Peter De Roover: ‘In mijn ideale model zijn er geen Belgische verkiezingen meer’
‘We zijn niet toe aan een zevende staatshervorming, maar aan een paradigmashift’, zegt N-VA-fractieleider Peter De Roover.
Blijft het kaartenhuisje van preformateurs Bart De Wever (N-VA) en Paul Magnette (PS) overeind? De vraag beheerst de formatie. De contouren van hun akkoord zijn al duidelijk: sociale en communautaire hervormingen gaan hand in hand.
Over die gevoelige onderhandelingen wil N-VA-Kamerfractieleider Peter De Roover niets kwijt.

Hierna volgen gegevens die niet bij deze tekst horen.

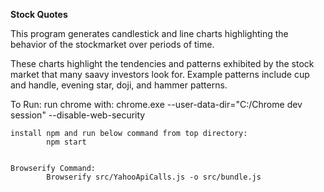 __Stock Quotes__

This program generates candlestick and line charts highlighting
the behavior of the stockmarket over periods of time.

These charts highlight the tendencies and patterns exhibited by the 
stock market that many saavy investors look for. Example patterns include
cup and handle, evening star, doji, and hammer patterns.

To Run:
	run chrome with:
			chrome.exe --user-data-dir="C:/Chrome dev session" --disable-web-security
	
	install npm and run below command from top directory:
			npm start
	

	Browserify Command:
			Browserify src/YahooApiCalls.js -o src/bundle.js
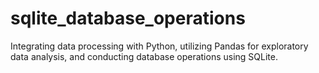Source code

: # sqlite_database_operations
Integrating data processing with Python, utilizing Pandas for exploratory data analysis, and conducting database operations using SQLite.
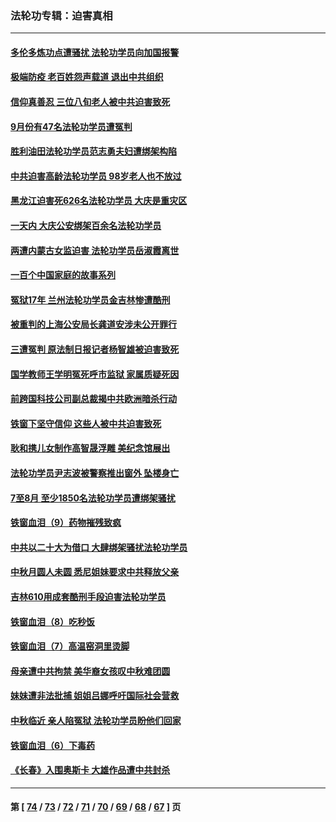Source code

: ### 法轮功专辑：迫害真相
---
#### [多伦多炼功点遭骚扰 法轮功学员向加国报警](../../pages/nf4379/n13840401.md?10080430) 
#### [极端防疫 老百姓怨声载道 退出中共组织](../../pages/nf4379/n13840058.md?10080430) 
#### [信仰真善忍 三位八旬老人被中共迫害致死](../../pages/nf4379/n13838655.md?10080430) 
#### [9月份有47名法轮功学员遭冤判](../../pages/nf4379/n13839495.md?10080430) 
#### [胜利油田法轮功学员范志勇夫妇遭绑架构陷](../../pages/nf4379/n13838044.md?10080430) 
#### [中共迫害高龄法轮功学员 98岁老人也不放过](../../pages/nf4379/n13836765.md?10080430) 
#### [黑龙江迫害死626名法轮功学员 大庆是重灾区](../../pages/nf4379/n13836247.md?10080430) 
#### [一天内 大庆公安绑架百余名法轮功学员](../../pages/nf4379/n13835359.md?10080430) 
#### [两遭内蒙古女监迫害 法轮功学员岳淑霞离世](../../pages/nf4379/n13834576.md?10080430) 
#### [一百个中国家庭的故事系列](../../pages/nf4379/n13833308.md?10080430) 
#### [冤狱17年 兰州法轮功学员金吉林惨遭酷刑](../../pages/nf4379/n13832422.md?10080430) 
#### [被重判的上海公安局长龚道安涉未公开罪行](../../pages/nf4379/n13831922.md?10080430) 
#### [三遭冤判 原法制日报记者杨智雄被迫害致死](../../pages/nf4379/n13830419.md?10080430) 
#### [国学教师王学明冤死呼市监狱 家属质疑死因](../../pages/nf4379/n13831866.md?10080430) 
#### [前跨国科技公司副总裁揭中共欧洲暗杀行动](../../pages/nf4379/n13827561.md?10080430) 
#### [铁窗下坚守信仰 这些人被中共迫害致死](../../pages/nf4379/n13828898.md?10080430) 
#### [耿和携儿女制作高智晟浮雕 美纪念馆展出](../../pages/nf4379/n13829624.md?10080430) 
#### [法轮功学员尹志波被警察推出窗外 坠楼身亡](../../pages/nf4379/n13828273.md?10080430) 
#### [7至8月 至少1850名法轮功学员遭绑架骚扰](../../pages/nf4379/n13824925.md?10080430) 
#### [铁窗血泪（9）药物摧残致疯](../../pages/nf4379/n13819243.md?10080430) 
#### [中共以二十大为借口 大肆绑架骚扰法轮功学员](../../pages/nf4379/n13819570.md?10080430) 
#### [中秋月圆人未圆 悉尼姐妹要求中共释放父亲](../../pages/nf4379/n13819642.md?10080430) 
#### [吉林610用成套酷刑手段迫害法轮功学员](../../pages/nf4379/n13814775.md?10080430) 
#### [铁窗血泪（8）吃秒饭](../../pages/nf4379/n13813761.md?10080430) 
#### [铁窗血泪（7）高温窑洞里烫脚](../../pages/nf4379/n13816073.md?10080430) 
#### [母亲遭中共拘禁 美华裔女孩叹中秋难团圆](../../pages/nf4379/n13815894.md?10080430) 
#### [妹妹遭非法批捕 姐姐吕娜呼吁国际社会营救](../../pages/nf4379/n13814832.md?10080430) 
#### [中秋临近 亲人陷冤狱 法轮功学员盼他们回家](../../pages/nf4379/n13814674.md?10080430) 
#### [铁窗血泪（6）下毒药](../../pages/nf4379/n13793192.md?10080430) 
#### [《长春》入围奥斯卡 大雄作品遭中共封杀](../../pages/nf4379/n13813594.md?10080430) 

---
#### 第 [ [74](./74.md?10080430) / [73](./73.md?10080430) / [72](./72.md?10080430) / [71](./71.md?10080430) / [70](./70.md?10080430) / [69](./69.md?10080430) / [68](./68.md?10080430) / [67](./67.md?10080430) ] 页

Wel breekt hij een lans voor institutionele vernieuwingen. ‘Als deze crisis niet heeft aangetoond dat de staatsstructuur slecht in elkaar zit, dan zal men het wellicht nooit begrijpen.’
Is het niet ongepast om tijdens de grootste crisis sinds de Tweede Wereldoorlog een communautair rondje te organiseren?
Peter De Roover: Alleen aan structuren prutsen lost niet alles op. Maar er kan niets opgelost worden als we er niet aankomen. Neem de saga rond de mondmaskers en de contact tracing. Dat was federale materie, tot men het niet kon oplossen. Toen ontdekte men plots dat het iets van de deelstaten is. In België heb je als beleidsvoerder altijd het probleem van de tegen elkaar schurende bevoegdheden. Een status quo van de instellingen zou het allerslechtste zijn.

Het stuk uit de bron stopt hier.